> **YOUR GOAL**
Reproduce word for word, from the entries below, the line with "RECT 68.520 153.770 71.640 153.980 ;", the line with "RECT 122.280 153.770", and every line between them, and nothing more.
-=-=-=-=-
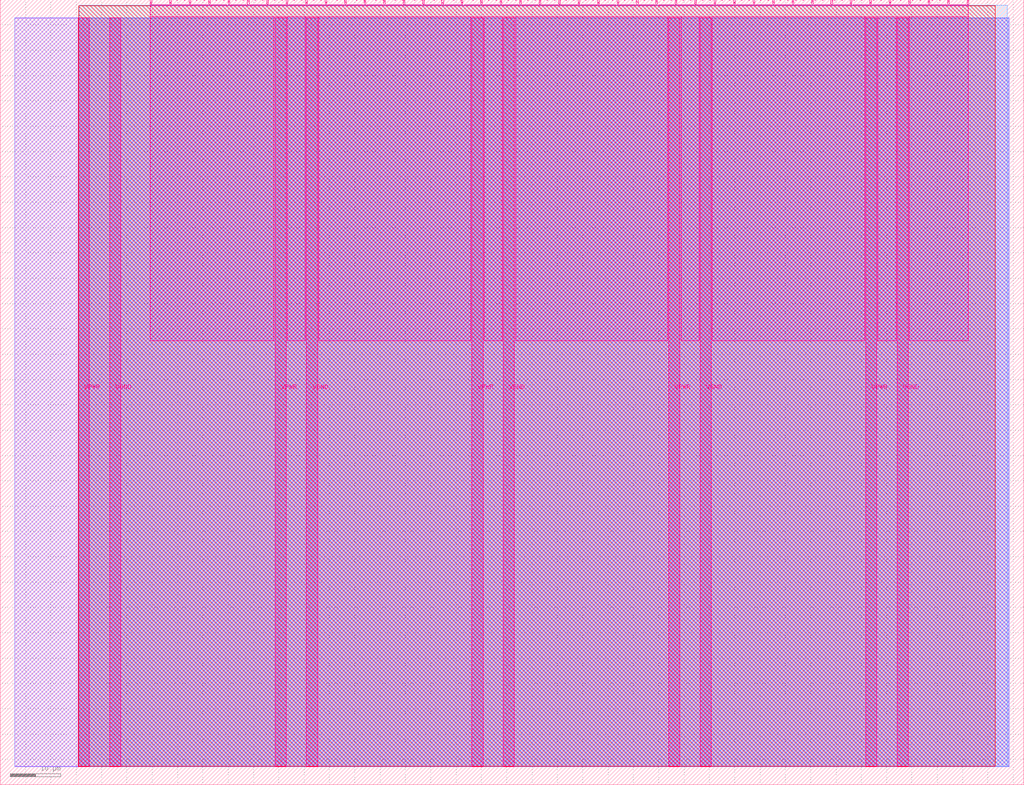
<source format=lef>
VERSION 5.7 ;
  NOWIREEXTENSIONATPIN ON ;
  DIVIDERCHAR "/" ;
  BUSBITCHARS "[]" ;
MACRO tt_um_wokwi_434925031692840961
  CLASS BLOCK ;
  FOREIGN tt_um_wokwi_434925031692840961 ;
  ORIGIN 0.000 0.000 ;
  SIZE 202.080 BY 154.980 ;
  PIN VGND
    DIRECTION INOUT ;
    USE GROUND ;
    PORT
      LAYER Metal5 ;
        RECT 21.580 3.560 23.780 151.420 ;
    END
    PORT
      LAYER Metal5 ;
        RECT 60.450 3.560 62.650 151.420 ;
    END
    PORT
      LAYER Metal5 ;
        RECT 99.320 3.560 101.520 151.420 ;
    END
    PORT
      LAYER Metal5 ;
        RECT 138.190 3.560 140.390 151.420 ;
    END
    PORT
      LAYER Metal5 ;
        RECT 177.060 3.560 179.260 151.420 ;
    END
  END VGND
  PIN VPWR
    DIRECTION INOUT ;
    USE POWER ;
    PORT
      LAYER Metal5 ;
        RECT 15.380 3.560 17.580 151.420 ;
    END
    PORT
      LAYER Metal5 ;
        RECT 54.250 3.560 56.450 151.420 ;
    END
    PORT
      LAYER Metal5 ;
        RECT 93.120 3.560 95.320 151.420 ;
    END
    PORT
      LAYER Metal5 ;
        RECT 131.990 3.560 134.190 151.420 ;
    END
    PORT
      LAYER Metal5 ;
        RECT 170.860 3.560 173.060 151.420 ;
    END
  END VPWR
  PIN clk
    DIRECTION INPUT ;
    USE SIGNAL ;
    ANTENNAGATEAREA 0.213200 ;
    PORT
      LAYER Metal5 ;
        RECT 187.050 153.980 187.350 154.980 ;
    END
  END clk
  PIN ena
    DIRECTION INPUT ;
    USE SIGNAL ;
    ANTENNAGATEAREA 0.213200 ;
    PORT
      LAYER Metal5 ;
        RECT 190.890 153.980 191.190 154.980 ;
    END
  END ena
  PIN rst_n
    DIRECTION INPUT ;
    USE SIGNAL ;
    ANTENNAGATEAREA 0.213200 ;
    PORT
      LAYER Metal5 ;
        RECT 183.210 153.980 183.510 154.980 ;
    END
  END rst_n
  PIN ui_in[0]
    DIRECTION INPUT ;
    USE SIGNAL ;
    ANTENNAGATEAREA 0.180700 ;
    PORT
      LAYER Metal5 ;
        RECT 179.370 153.980 179.670 154.980 ;
    END
  END ui_in[0]
  PIN ui_in[1]
    DIRECTION INPUT ;
    USE SIGNAL ;
    ANTENNAGATEAREA 0.213200 ;
    PORT
      LAYER Metal5 ;
        RECT 175.530 153.980 175.830 154.980 ;
    END
  END ui_in[1]
  PIN ui_in[2]
    DIRECTION INPUT ;
    USE SIGNAL ;
    ANTENNAGATEAREA 0.213200 ;
    PORT
      LAYER Metal5 ;
        RECT 171.690 153.980 171.990 154.980 ;
    END
  END ui_in[2]
  PIN ui_in[3]
    DIRECTION INPUT ;
    USE SIGNAL ;
    ANTENNAGATEAREA 0.213200 ;
    PORT
      LAYER Metal5 ;
        RECT 167.850 153.980 168.150 154.980 ;
    END
  END ui_in[3]
  PIN ui_in[4]
    DIRECTION INPUT ;
    USE SIGNAL ;
    ANTENNAGATEAREA 0.213200 ;
    PORT
      LAYER Metal5 ;
        RECT 164.010 153.980 164.310 154.980 ;
    END
  END ui_in[4]
  PIN ui_in[5]
    DIRECTION INPUT ;
    USE SIGNAL ;
    ANTENNAGATEAREA 0.213200 ;
    PORT
      LAYER Metal5 ;
        RECT 160.170 153.980 160.470 154.980 ;
    END
  END ui_in[5]
  PIN ui_in[6]
    DIRECTION INPUT ;
    USE SIGNAL ;
    ANTENNAGATEAREA 0.213200 ;
    PORT
      LAYER Metal5 ;
        RECT 156.330 153.980 156.630 154.980 ;
    END
  END ui_in[6]
  PIN ui_in[7]
    DIRECTION INPUT ;
    USE SIGNAL ;
    ANTENNAGATEAREA 0.213200 ;
    PORT
      LAYER Metal5 ;
        RECT 152.490 153.980 152.790 154.980 ;
    END
  END ui_in[7]
  PIN uio_in[0]
    DIRECTION INPUT ;
    USE SIGNAL ;
    ANTENNAGATEAREA 0.213200 ;
    PORT
      LAYER Metal5 ;
        RECT 148.650 153.980 148.950 154.980 ;
    END
  END uio_in[0]
  PIN uio_in[1]
    DIRECTION INPUT ;
    USE SIGNAL ;
    PORT
      LAYER Metal5 ;
        RECT 144.810 153.980 145.110 154.980 ;
    END
  END uio_in[1]
  PIN uio_in[2]
    DIRECTION INPUT ;
    USE SIGNAL ;
    PORT
      LAYER Metal5 ;
        RECT 140.970 153.980 141.270 154.980 ;
    END
  END uio_in[2]
  PIN uio_in[3]
    DIRECTION INPUT ;
    USE SIGNAL ;
    PORT
      LAYER Metal5 ;
        RECT 137.130 153.980 137.430 154.980 ;
    END
  END uio_in[3]
  PIN uio_in[4]
    DIRECTION INPUT ;
    USE SIGNAL ;
    PORT
      LAYER Metal5 ;
        RECT 133.290 153.980 133.590 154.980 ;
    END
  END uio_in[4]
  PIN uio_in[5]
    DIRECTION INPUT ;
    USE SIGNAL ;
    PORT
      LAYER Metal5 ;
        RECT 129.450 153.980 129.750 154.980 ;
    END
  END uio_in[5]
  PIN uio_in[6]
    DIRECTION INPUT ;
    USE SIGNAL ;
    PORT
      LAYER Metal5 ;
        RECT 125.610 153.980 125.910 154.980 ;
    END
  END uio_in[6]
  PIN uio_in[7]
    DIRECTION INPUT ;
    USE SIGNAL ;
    PORT
      LAYER Metal5 ;
        RECT 121.770 153.980 122.070 154.980 ;
    END
  END uio_in[7]
  PIN uio_oe[0]
    DIRECTION OUTPUT ;
    USE SIGNAL ;
    ANTENNADIFFAREA 0.392700 ;
    PORT
      LAYER Metal5 ;
        RECT 56.490 153.980 56.790 154.980 ;
    END
  END uio_oe[0]
  PIN uio_oe[1]
    DIRECTION OUTPUT ;
    USE SIGNAL ;
    ANTENNADIFFAREA 0.299200 ;
    PORT
      LAYER Metal5 ;
        RECT 52.650 153.980 52.950 154.980 ;
    END
  END uio_oe[1]
  PIN uio_oe[2]
    DIRECTION OUTPUT ;
    USE SIGNAL ;
    ANTENNADIFFAREA 0.299200 ;
    PORT
      LAYER Metal5 ;
        RECT 48.810 153.980 49.110 154.980 ;
    END
  END uio_oe[2]
  PIN uio_oe[3]
    DIRECTION OUTPUT ;
    USE SIGNAL ;
    ANTENNADIFFAREA 0.299200 ;
    PORT
      LAYER Metal5 ;
        RECT 44.970 153.980 45.270 154.980 ;
    END
  END uio_oe[3]
  PIN uio_oe[4]
    DIRECTION OUTPUT ;
    USE SIGNAL ;
    ANTENNADIFFAREA 0.299200 ;
    PORT
      LAYER Metal5 ;
        RECT 41.130 153.980 41.430 154.980 ;
    END
  END uio_oe[4]
  PIN uio_oe[5]
    DIRECTION OUTPUT ;
    USE SIGNAL ;
    ANTENNADIFFAREA 0.299200 ;
    PORT
      LAYER Metal5 ;
        RECT 37.290 153.980 37.590 154.980 ;
    END
  END uio_oe[5]
  PIN uio_oe[6]
    DIRECTION OUTPUT ;
    USE SIGNAL ;
    ANTENNADIFFAREA 0.299200 ;
    PORT
      LAYER Metal5 ;
        RECT 33.450 153.980 33.750 154.980 ;
    END
  END uio_oe[6]
  PIN uio_oe[7]
    DIRECTION OUTPUT ;
    USE SIGNAL ;
    ANTENNADIFFAREA 0.299200 ;
    PORT
      LAYER Metal5 ;
        RECT 29.610 153.980 29.910 154.980 ;
    END
  END uio_oe[7]
  PIN uio_out[0]
    DIRECTION OUTPUT ;
    USE SIGNAL ;
    ANTENNADIFFAREA 0.706800 ;
    PORT
      LAYER Metal5 ;
        RECT 87.210 153.980 87.510 154.980 ;
    END
  END uio_out[0]
  PIN uio_out[1]
    DIRECTION OUTPUT ;
    USE SIGNAL ;
    ANTENNADIFFAREA 0.299200 ;
    PORT
      LAYER Metal5 ;
        RECT 83.370 153.980 83.670 154.980 ;
    END
  END uio_out[1]
  PIN uio_out[2]
    DIRECTION OUTPUT ;
    USE SIGNAL ;
    ANTENNADIFFAREA 0.299200 ;
    PORT
      LAYER Metal5 ;
        RECT 79.530 153.980 79.830 154.980 ;
    END
  END uio_out[2]
  PIN uio_out[3]
    DIRECTION OUTPUT ;
    USE SIGNAL ;
    ANTENNADIFFAREA 0.299200 ;
    PORT
      LAYER Metal5 ;
        RECT 75.690 153.980 75.990 154.980 ;
    END
  END uio_out[3]
  PIN uio_out[4]
    DIRECTION OUTPUT ;
    USE SIGNAL ;
    ANTENNADIFFAREA 0.299200 ;
    PORT
      LAYER Metal5 ;
        RECT 71.850 153.980 72.150 154.980 ;
    END
  END uio_out[4]
  PIN uio_out[5]
    DIRECTION OUTPUT ;
    USE SIGNAL ;
    ANTENNADIFFAREA 0.299200 ;
    PORT
      LAYER Metal5 ;
        RECT 68.010 153.980 68.310 154.980 ;
    END
  END uio_out[5]
  PIN uio_out[6]
    DIRECTION OUTPUT ;
    USE SIGNAL ;
    ANTENNADIFFAREA 0.299200 ;
    PORT
      LAYER Metal5 ;
        RECT 64.170 153.980 64.470 154.980 ;
    END
  END uio_out[6]
  PIN uio_out[7]
    DIRECTION OUTPUT ;
    USE SIGNAL ;
    ANTENNADIFFAREA 0.299200 ;
    PORT
      LAYER Metal5 ;
        RECT 60.330 153.980 60.630 154.980 ;
    END
  END uio_out[7]
  PIN uo_out[0]
    DIRECTION OUTPUT ;
    USE SIGNAL ;
    ANTENNADIFFAREA 0.654800 ;
    PORT
      LAYER Metal5 ;
        RECT 117.930 153.980 118.230 154.980 ;
    END
  END uo_out[0]
  PIN uo_out[1]
    DIRECTION OUTPUT ;
    USE SIGNAL ;
    ANTENNADIFFAREA 0.662000 ;
    PORT
      LAYER Metal5 ;
        RECT 114.090 153.980 114.390 154.980 ;
    END
  END uo_out[1]
  PIN uo_out[2]
    DIRECTION OUTPUT ;
    USE SIGNAL ;
    ANTENNADIFFAREA 0.662000 ;
    PORT
      LAYER Metal5 ;
        RECT 110.250 153.980 110.550 154.980 ;
    END
  END uo_out[2]
  PIN uo_out[3]
    DIRECTION OUTPUT ;
    USE SIGNAL ;
    ANTENNADIFFAREA 0.662000 ;
    PORT
      LAYER Metal5 ;
        RECT 106.410 153.980 106.710 154.980 ;
    END
  END uo_out[3]
  PIN uo_out[4]
    DIRECTION OUTPUT ;
    USE SIGNAL ;
    ANTENNADIFFAREA 0.662000 ;
    PORT
      LAYER Metal5 ;
        RECT 102.570 153.980 102.870 154.980 ;
    END
  END uo_out[4]
  PIN uo_out[5]
    DIRECTION OUTPUT ;
    USE SIGNAL ;
    ANTENNADIFFAREA 0.662000 ;
    PORT
      LAYER Metal5 ;
        RECT 98.730 153.980 99.030 154.980 ;
    END
  END uo_out[5]
  PIN uo_out[6]
    DIRECTION OUTPUT ;
    USE SIGNAL ;
    ANTENNADIFFAREA 0.662000 ;
    PORT
      LAYER Metal5 ;
        RECT 94.890 153.980 95.190 154.980 ;
    END
  END uo_out[6]
  PIN uo_out[7]
    DIRECTION OUTPUT ;
    USE SIGNAL ;
    ANTENNADIFFAREA 0.662000 ;
    PORT
      LAYER Metal5 ;
        RECT 91.050 153.980 91.350 154.980 ;
    END
  END uo_out[7]
  OBS
      LAYER GatPoly ;
        RECT 2.880 3.630 199.200 151.350 ;
      LAYER Metal1 ;
        RECT 2.880 3.560 199.200 151.420 ;
      LAYER Metal2 ;
        RECT 15.515 3.680 198.995 151.300 ;
      LAYER Metal3 ;
        RECT 15.560 3.635 198.820 153.865 ;
      LAYER Metal4 ;
        RECT 15.515 3.680 196.465 153.820 ;
      LAYER Metal5 ;
        RECT 30.120 153.770 33.240 153.980 ;
        RECT 33.960 153.770 37.080 153.980 ;
        RECT 37.800 153.770 40.920 153.980 ;
        RECT 41.640 153.770 44.760 153.980 ;
        RECT 45.480 153.770 48.600 153.980 ;
        RECT 49.320 153.770 52.440 153.980 ;
        RECT 53.160 153.770 56.280 153.980 ;
        RECT 57.000 153.770 60.120 153.980 ;
        RECT 60.840 153.770 63.960 153.980 ;
        RECT 64.680 153.770 67.800 153.980 ;
        RECT 68.520 153.770 71.640 153.980 ;
        RECT 72.360 153.770 75.480 153.980 ;
        RECT 76.200 153.770 79.320 153.980 ;
        RECT 80.040 153.770 83.160 153.980 ;
        RECT 83.880 153.770 87.000 153.980 ;
        RECT 87.720 153.770 90.840 153.980 ;
        RECT 91.560 153.770 94.680 153.980 ;
        RECT 95.400 153.770 98.520 153.980 ;
        RECT 99.240 153.770 102.360 153.980 ;
        RECT 103.080 153.770 106.200 153.980 ;
        RECT 106.920 153.770 110.040 153.980 ;
        RECT 110.760 153.770 113.880 153.980 ;
        RECT 114.600 153.770 117.720 153.980 ;
        RECT 118.440 153.770 121.560 153.980 ;
        RECT 122.280 153.770 125.400 153.980 ;
        RECT 126.120 153.770 129.240 153.980 ;
        RECT 129.960 153.770 133.080 153.980 ;
        RECT 133.800 153.770 136.920 153.980 ;
        RECT 137.640 153.770 140.760 153.980 ;
        RECT 141.480 153.770 144.600 153.980 ;
        RECT 145.320 153.770 148.440 153.980 ;
        RECT 149.160 153.770 152.280 153.980 ;
        RECT 153.000 153.770 156.120 153.980 ;
        RECT 156.840 153.770 159.960 153.980 ;
        RECT 160.680 153.770 163.800 153.980 ;
        RECT 164.520 153.770 167.640 153.980 ;
        RECT 168.360 153.770 171.480 153.980 ;
        RECT 172.200 153.770 175.320 153.980 ;
        RECT 176.040 153.770 179.160 153.980 ;
        RECT 179.880 153.770 183.000 153.980 ;
        RECT 183.720 153.770 186.840 153.980 ;
        RECT 187.560 153.770 190.680 153.980 ;
        RECT 29.660 151.630 191.140 153.770 ;
        RECT 29.660 87.635 54.040 151.630 ;
        RECT 56.660 87.635 60.240 151.630 ;
        RECT 62.860 87.635 92.910 151.630 ;
        RECT 95.530 87.635 99.110 151.630 ;
        RECT 101.730 87.635 131.780 151.630 ;
        RECT 134.400 87.635 137.980 151.630 ;
        RECT 140.600 87.635 170.650 151.630 ;
        RECT 173.270 87.635 176.850 151.630 ;
        RECT 179.470 87.635 191.140 151.630 ;
  END
END tt_um_wokwi_434925031692840961
END LIBRARY


</source>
-=-=-=-=-
> **SOLUTION TO THIS TASK**
        RECT 68.520 153.770 71.640 153.980 ;
        RECT 72.360 153.770 75.480 153.980 ;
        RECT 76.200 153.770 79.320 153.980 ;
        RECT 80.040 153.770 83.160 153.980 ;
        RECT 83.880 153.770 87.000 153.980 ;
        RECT 87.720 153.770 90.840 153.980 ;
        RECT 91.560 153.770 94.680 153.980 ;
        RECT 95.400 153.770 98.520 153.980 ;
        RECT 99.240 153.770 102.360 153.980 ;
        RECT 103.080 153.770 106.200 153.980 ;
        RECT 106.920 153.770 110.040 153.980 ;
        RECT 110.760 153.770 113.880 153.980 ;
        RECT 114.600 153.770 117.720 153.980 ;
        RECT 118.440 153.770 121.560 153.980 ;
        RECT 122.280 153.770 125.400 153.980 ;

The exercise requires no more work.